Platz wäre in dem riesigen Gewölbe wohl. Allein die Sakristei ist größer als manche Kirche in Burgdorf. Unzählige Gebete sind von hier aus an ihn gerichtet worden. Noch mehr aus dem Kirchenschiff - Sonntags, bestimmt aber auch unter der Woche, wenn außerhalb der Mauern das geschäftige Treiben tobt.
"Am siebten Tag ruhte Gott von allen seinen Werken" (1 Mose 2,2) erzählt die Bibel vom ersten Tag des Menschen. In der Ruhe liegt bekanntlich die Kraft. Vor allem, wenn diese Ruhe nun im Sommer wohlverdient im Urlaub stattfindet. Wohnt da Gott? In der Ruhe abseits von allem Tagesgeschäft? Das wäre ein Feierabendgott. Klingt für mich besser als ein Gott der reinen Gewinnorientierung.
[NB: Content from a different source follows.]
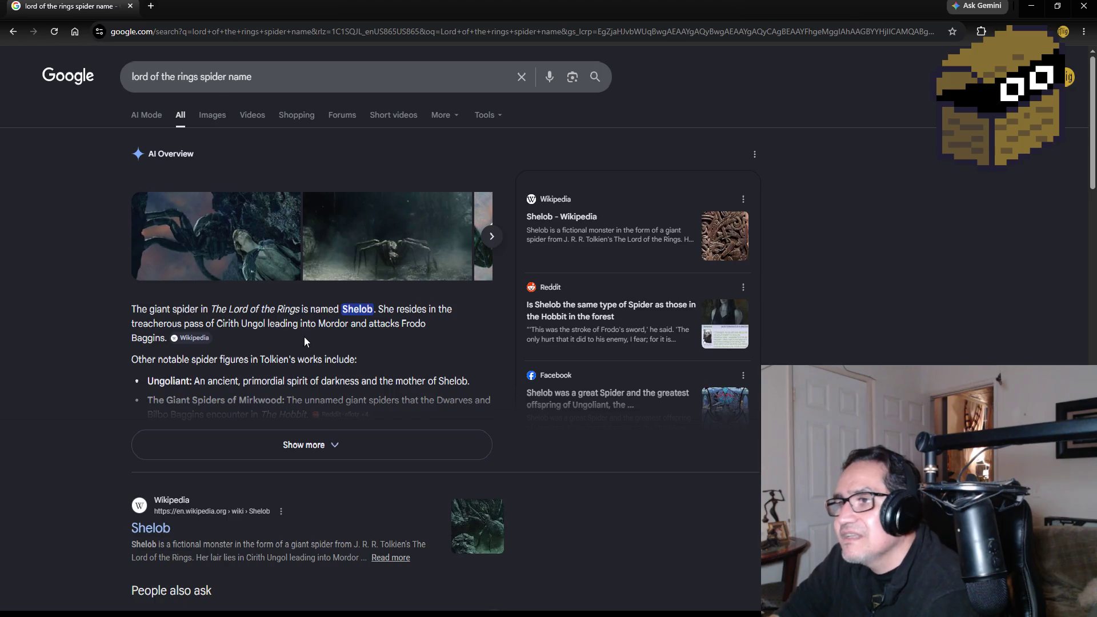
pyautogui.click(284, 444)
pyautogui.scroll(-4, 72, 411)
Unser Gott ist überall. Ob wir daheim sind oder im Urlaub, spielt keine Rolle. Vielleicht ist es aber manchmal leichter, ihm dann zu begegnen, wenn ein wenig Ruhe eingekehrt ist, eine fremde Kirche als Ausflugsziel lockt. Oder sogar das Angebot der Kirche am Urlaubsort. Manchmal reicht auch einfach der weite Blick von einem Berg oder auf die Wellen am Strand.
Und ich behaupte, er zeigt sich sogar dann, wenn mal wieder ein vergoldeter Hauptaltar bis in den Himmel ragt.